La transmission est un pont qui relie d’une rive à l’autre des êtres à la dérive et engage notre responsabilité de soignant et notre conscience professionnelle. A ce titre, transmettre au mieux des informations dans le domaine du soin psychique, n’est pas de tout repos, tant il demande aussi un regard sur soi savamment dosé, qui prend en compte autant que faire ce peut, la part du subjectif en nous. Les transmissions écrites ou orales, à n’en pas douter, sont réellement un soin qui demande autant d’implication, que la relation directe au patient.
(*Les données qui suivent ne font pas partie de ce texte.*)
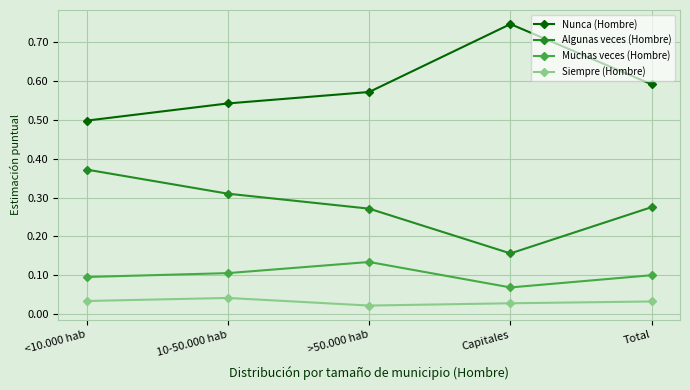

True or false: Muchas veces (Hombre) has a value of 0.1 at Capitales.

True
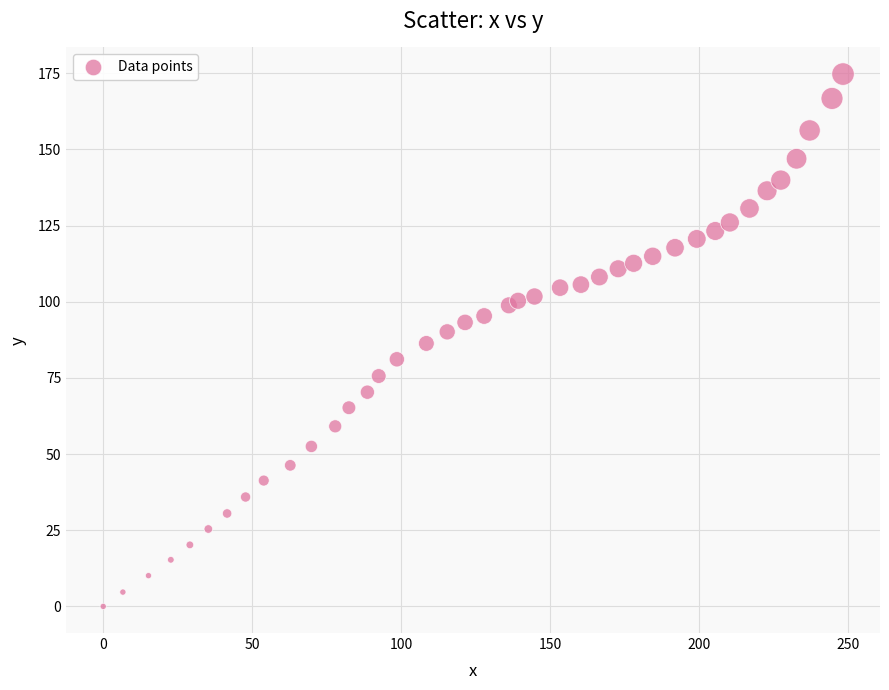

What is the range of Y values (max minus min)?

174.7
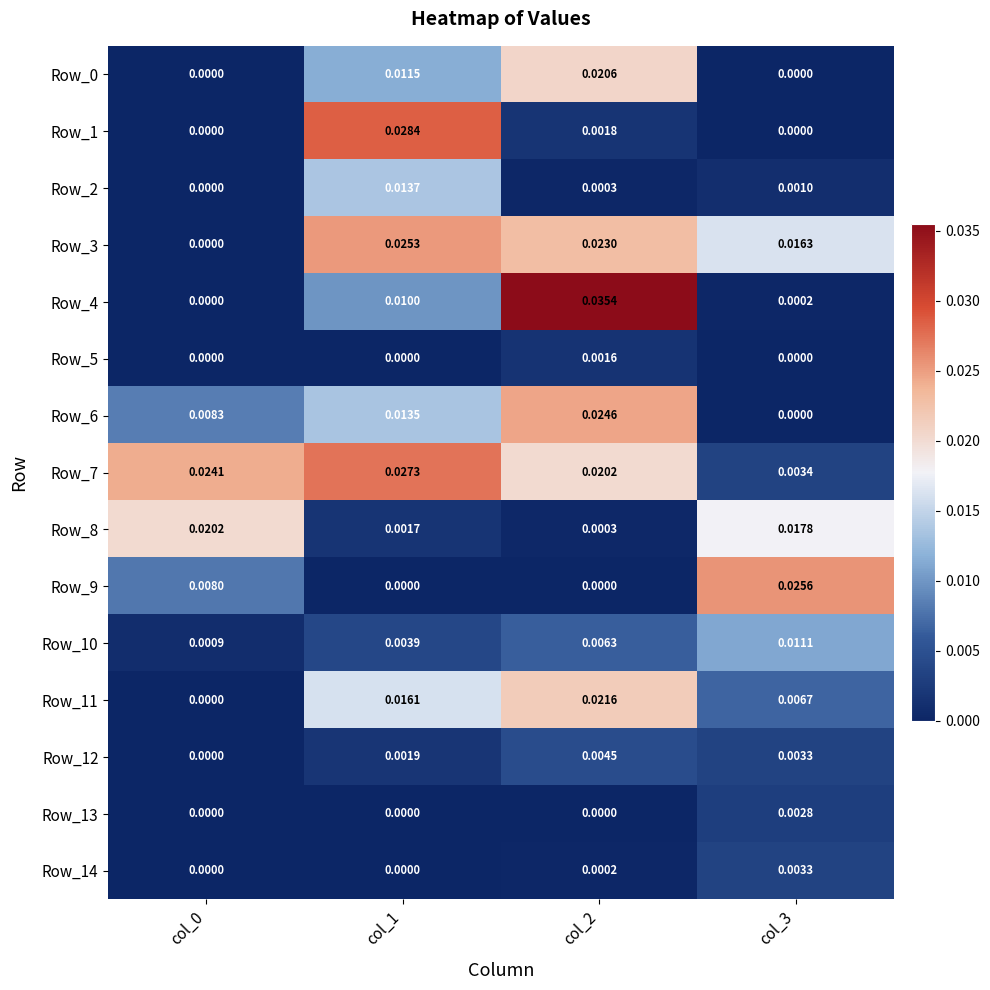

Is the value of Row_8 at col_1 greater than the value of Row_14 at col_2?

Yes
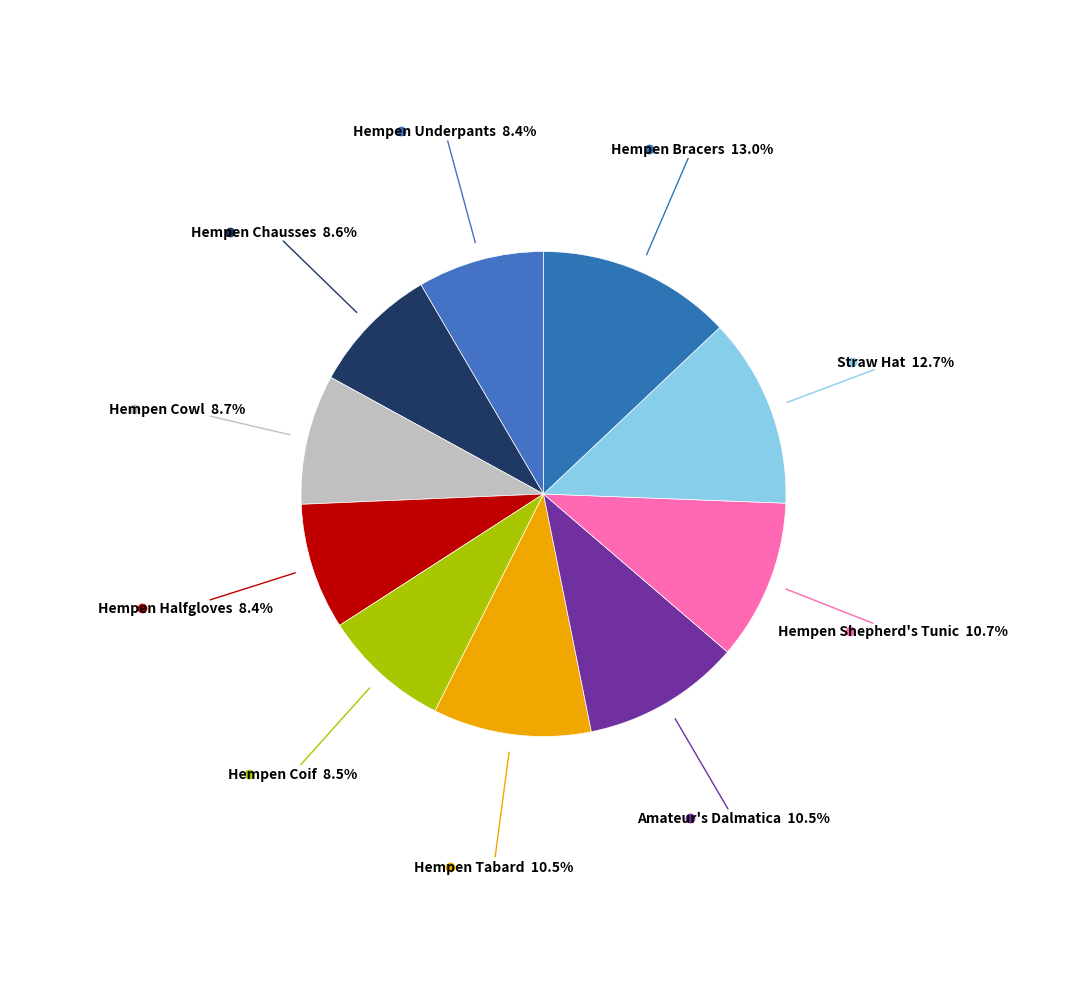

Count the number of slices in the pie.

10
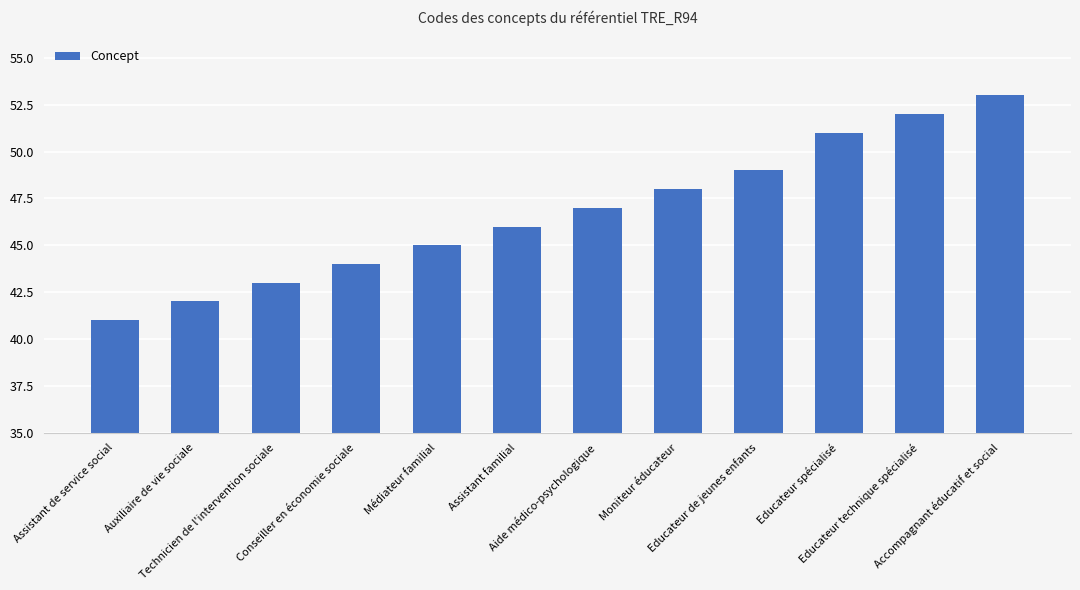

What is the change in value from Assistant familial to Educateur de jeunes enfants?

+3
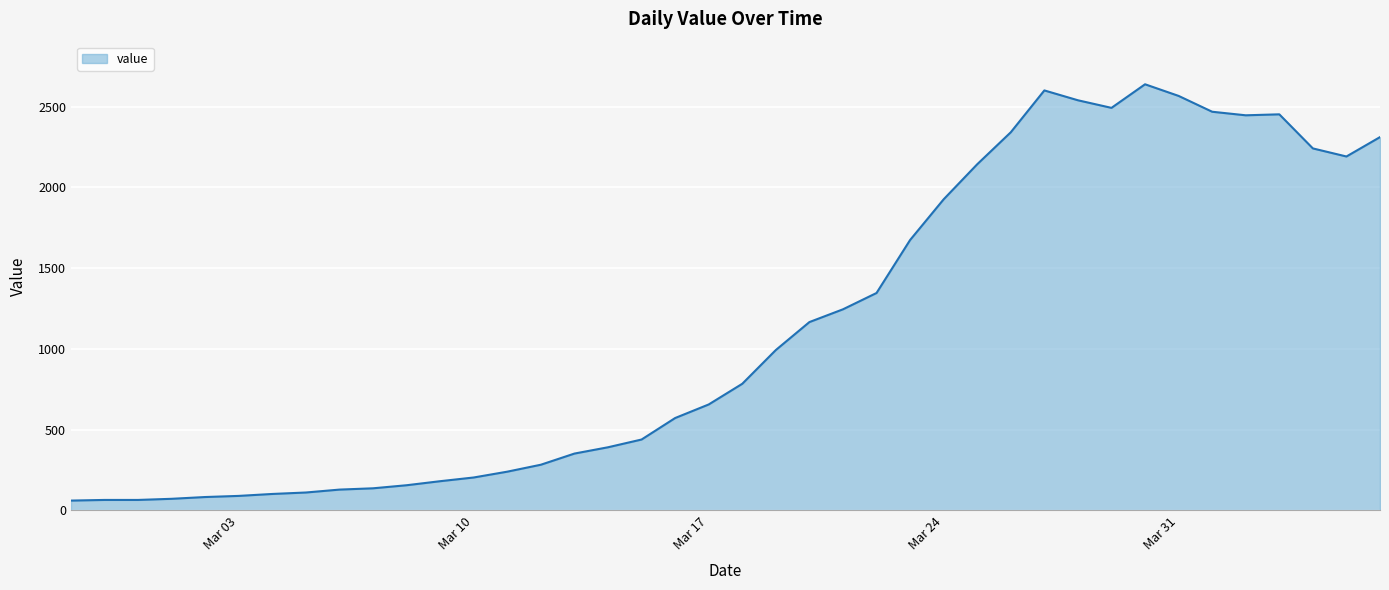

What is the difference between the maximum and minimum values?

2577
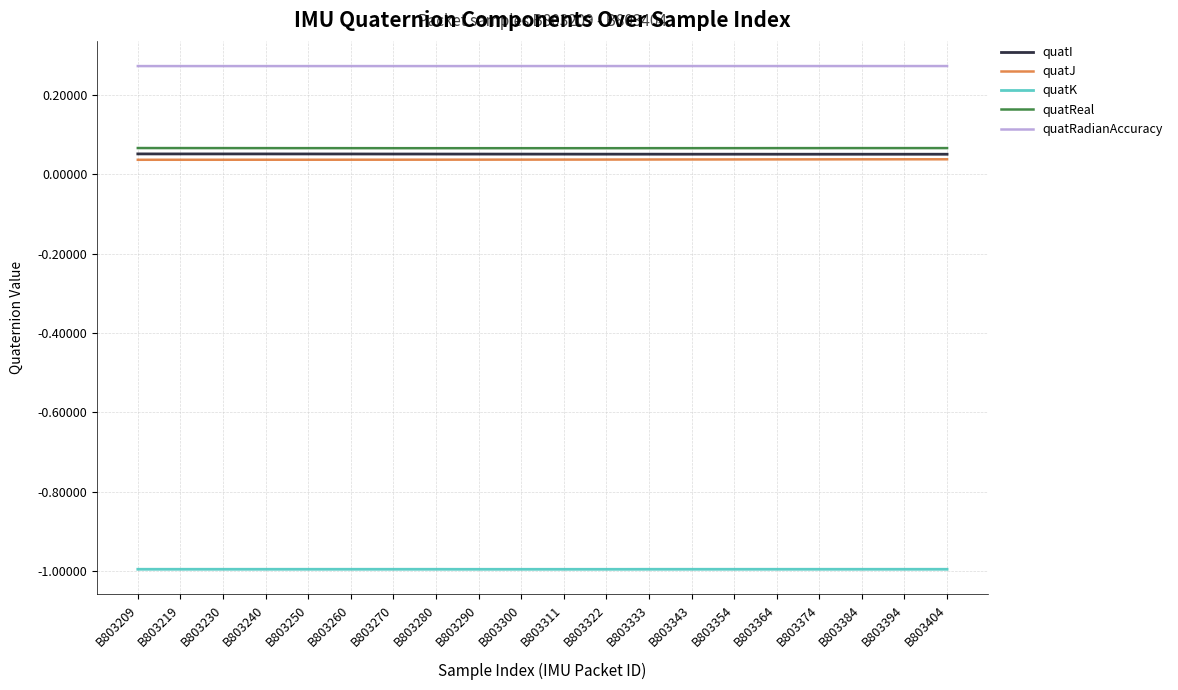

Does the chart have visible grid lines?

Yes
Prendre le temps de faire des transmissions correctes, c’est prendre le temps du recul et de la réflexion, dans une concentration nécessaire autour de l’idée qu’on se fait du patient, dans laquelle transpirent les observations concrètes tout autant que les impressions, qui sont elles aussi des informations susceptibles d’orienter les soins. Il y a bien sûr, que les intuitions et impressions sont sujettes à caution mais les ignorer, conduirait à un appauvrissement de la qualité des soins. Il convient sans doute, dans l’art de pratiquer le métier d’infirmier en psychiatrie, de se méfier du subjectif en soi tout en ne l’ignorant pas, dans une sorte de démarche faite de méandres, dans une permanente quête de la bonne distance au regard de ce qui se passe en notre fort intérieur. Dans l’intensité de la relation soignant/soigné, les intuitions soignantes existent, qui ne sont pas de l’ordre du tangible mais qui se devraient toujours de faire partie, en tant que tel et reconnu comme tel, des transmissions qui ici ou là, tendent de plus en plus à être formatées.